Like Toshiko, Takako responds poetically to the ongoing consequences of the nuclear crisis. Her experimental and socially critical poetry uses repetition, direct speech, fragmentation and combined imagery. Her ironies are complicated. For instance, she uses euphemistic phrases like ‘womanly shadow’ for women’s genitals. (Jeffrey Angles’s extensive notes on the poems are essential to grasping the levels in all three poets work.)

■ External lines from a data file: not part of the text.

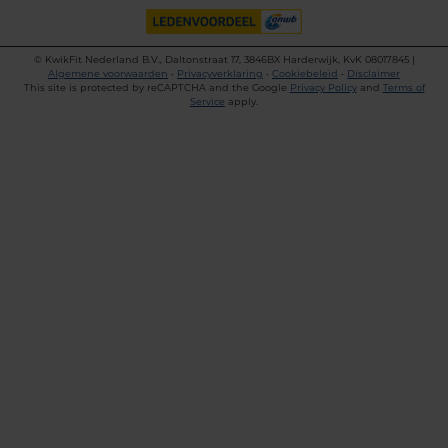
©
KwikFit Nederland B.V., Daltonstraat 17, 3846BX Harderwijk, KvK 08017845 |
Algemene voorwaarden
•
Privacyverklaring
•
Cookiebeleid
•
Disclaimer
This site is protected by reCAPTCHA and the Google
Privacy Policy
and
Terms of
Service
apply.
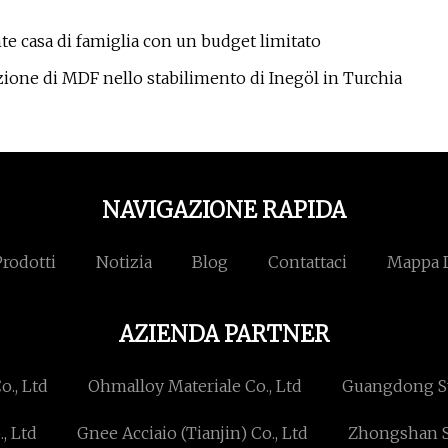
te casa di famiglia con un budget limitato
zione di MDF nello stabilimento di Inegöl in Turchia
NAVIGAZIONE RAPIDA
Prodotti
Notizia
Blog
Contattaci
Mappa D
AZIENDA PARTNER
., Ltd
Ohmalloy Materiale Co., Ltd
Guangdong S
, Ltd
Gnee Acciaio (Tianjin) Co., Ltd
Zhongshan Se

Takako’s connection with the now redundant craft-textile industry remains a topic. In ‘Colored Glass’ a factory occupies a young woman’s body when she swallows a silkworm –
I swallowed it! The eternal silkworm On its mission forever Crawling through the labyrinth of my bowels The bitter worm squashed in my teeth ... There is a factory floating like an isle inside Its head turns round and round
Recently, a friend of mine visiting Sydney from Adelaide, where there is no Uniqlo (yet), made a shopping excursion to the Japanese global clothing shop. I had just read Takako Arai’s poem railing against corporatisation and this particular company’s threat to individuality. (I am wearing a Uniqlo blouse as I write this review – and I am repentant). Uniqlo’s recent expansions are seen, by capitalists, as bringing economic hope to Japanese business in the aftermath of the 2011 disasters. Not so for Takako Arai –
I'm sick of it all this Goth clothing, all this Uniqlo-ing ... Isn't that all you'd ever let us wear? Wasn't that our national uniform? Before the quake The tsunami of the recession All we ever worried about? ... The reactor building about to fly off (buttobō) Embankments (teibō), conspiracies (inbō), ministerial offices (kanbō), Unbelievabō Incredibō TEPCO2 Puts on their Uniqlo To bulwark The tsunami ('Galapagos'3)
As well as introducing new poems, this collection gathers work from various periods of publication by these dynamic women poets. It offers further complexity, exuberance, depth, variousness and challenge than I have canvassed in this brief review but my aim has been to give due attention to this startling and straightforward contemporary Japanese poetry.